Among the known markers were KRT18 for luminal epithelial cells and KRT5, KRT6B, KRT14, and KRT15 for basal epithelial cells. Among the new markers were SLC39A6, EFHD1 and HES1 for the luminal epithelial cells, and CITED4, CCK28, MMP7, and MDRG2 for the basal epithelial cells.
“We went on and validated these markers on the tissue section using methods like spatial transcriptomics,” she said, explaining that this “really helps capture the RNA expression spatially,” and can resolve the localization of cell types markers in anatomical structures.
For these cells, the expression of the newly identified gene markers was mostly confined to ducts and lobules.
In addition, an analysis of cell states within the luminal epithelial cells showed four different cell states, each of which have “different kinds of genes that they express, and also different pathways that they express, suggesting that these might be transcriptomally different,” Ms. Seth said.
Of note, these cells and cells states are not biased to a specific condition or patient, suggesting that they are coming from all of the patients, she added.
Two of the four cell states – the secretory and hormone responsive states – have previously been reported, but Ms. Seth and her colleagues identified two additional cell states that may have different biological functions and are present in the different anatomical regions of the breast.
Fibroblasts, the cells of the connective tissue, were the most abundant cell type. Like the epithelial cells, both canonical collagen markers (COL6A3, MMP2, FBN1, FBLN2, FBN, and COL1A1) and newly identified gene markers (TNXB, AEBP1, CFH, CTSK, TPPP3, MEG3, HTRA1, LHFP, and OGN) were used to identify them.
Breast tissue is highly vascular, so endothelial cells, which line the walls of veins, arteries, and lymphatic vessels, are plentiful.
“Again, for both these cell types, we identified them using the canonical marker CD31, and we identified some new gene markers,” she said, noting that the new markers include CCL21, CLDN5, MMRN1, LYVE1, and PROX1 for lymphatic endothelial cells, and RNASE1 and IFI27 for vascular endothelial cells.
Two different groups – or states – of vascular endothelial cells were identified, with each expressing “very different genes as well as very different pathways, again suggesting that they might have different biological functions, which we are still investigating,” she said.
Additional findings and future directions
In addition to stromal cells, some immune cells were also seen. These included T cells that came mostly from two patients, as well as macrophages and monocytes, which comprised the most abundant immune cell population.
Of note, all of these cells are also found in the tumor microenvironment, but they are in a transformed state. For example cancer-associated fibroblasts, tumor endothelial cells, tumor-associated macrophages, and tumor-associated adipocytes have been seen in that environment, she said.
“So what we are trying to do with this project is ... learn how these cells are, and how these cells behave in the normal ecosystem,” she explained, noting that the hope is to provide a valuable reference for the research community with new insights about how normal cell types are transformed in the tumor microenvironment.

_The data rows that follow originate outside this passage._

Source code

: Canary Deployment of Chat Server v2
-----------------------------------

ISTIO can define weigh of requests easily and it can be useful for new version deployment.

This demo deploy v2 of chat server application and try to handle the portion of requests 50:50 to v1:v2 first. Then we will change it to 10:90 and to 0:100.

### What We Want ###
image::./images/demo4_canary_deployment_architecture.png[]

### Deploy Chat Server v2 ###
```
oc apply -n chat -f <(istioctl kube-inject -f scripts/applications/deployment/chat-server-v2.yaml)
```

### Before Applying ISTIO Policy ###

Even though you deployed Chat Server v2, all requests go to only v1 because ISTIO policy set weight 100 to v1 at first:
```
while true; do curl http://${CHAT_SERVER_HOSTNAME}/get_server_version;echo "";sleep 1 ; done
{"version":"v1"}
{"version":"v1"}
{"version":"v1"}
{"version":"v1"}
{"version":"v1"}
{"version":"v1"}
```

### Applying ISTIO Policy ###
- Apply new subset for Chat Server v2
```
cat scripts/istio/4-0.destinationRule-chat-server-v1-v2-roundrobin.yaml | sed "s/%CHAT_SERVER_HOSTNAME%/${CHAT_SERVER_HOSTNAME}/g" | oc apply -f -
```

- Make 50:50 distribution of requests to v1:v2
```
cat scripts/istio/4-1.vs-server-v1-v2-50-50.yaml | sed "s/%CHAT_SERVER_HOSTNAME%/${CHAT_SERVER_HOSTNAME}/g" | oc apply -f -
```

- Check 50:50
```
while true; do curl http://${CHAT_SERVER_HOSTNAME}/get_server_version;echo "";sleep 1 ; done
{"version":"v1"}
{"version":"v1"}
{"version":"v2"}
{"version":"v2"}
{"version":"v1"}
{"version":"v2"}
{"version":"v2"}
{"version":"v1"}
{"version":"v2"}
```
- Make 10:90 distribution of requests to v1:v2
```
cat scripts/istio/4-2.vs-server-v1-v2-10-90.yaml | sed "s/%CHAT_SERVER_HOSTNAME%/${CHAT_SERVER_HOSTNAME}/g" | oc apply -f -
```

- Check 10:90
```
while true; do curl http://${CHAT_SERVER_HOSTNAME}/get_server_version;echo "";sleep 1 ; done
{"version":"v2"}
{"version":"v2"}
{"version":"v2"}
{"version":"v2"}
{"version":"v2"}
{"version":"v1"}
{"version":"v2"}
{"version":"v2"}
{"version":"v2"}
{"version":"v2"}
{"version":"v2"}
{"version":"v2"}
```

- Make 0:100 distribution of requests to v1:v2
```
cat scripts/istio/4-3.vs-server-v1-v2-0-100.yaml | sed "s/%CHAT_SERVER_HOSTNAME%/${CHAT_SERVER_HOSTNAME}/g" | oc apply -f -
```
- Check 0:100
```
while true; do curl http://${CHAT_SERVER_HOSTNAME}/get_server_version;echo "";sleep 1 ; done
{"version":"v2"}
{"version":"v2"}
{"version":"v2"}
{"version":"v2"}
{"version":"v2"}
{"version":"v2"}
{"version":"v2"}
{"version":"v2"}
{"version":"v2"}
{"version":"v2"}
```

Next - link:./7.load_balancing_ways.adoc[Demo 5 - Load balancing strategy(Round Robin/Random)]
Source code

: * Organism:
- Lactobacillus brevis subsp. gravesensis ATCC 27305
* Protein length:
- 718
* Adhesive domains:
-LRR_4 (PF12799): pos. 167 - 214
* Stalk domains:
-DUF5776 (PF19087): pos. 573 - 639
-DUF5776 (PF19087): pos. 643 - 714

In an effort to overcome the adipocyte-associated limitation of the technology, adipocytes are “now being isolated by single nucleus RNA sequencing.”
“This [sequencing] technology has helped us identify multiple cell states within a cell type; and most of these cell states may have different biological functions, which probably can be investigated by spatial transcriptomic methods,” she said.
Spatial transcriptomics also continue to be used for validation of the new gene markers identified in the course of this research, she noted.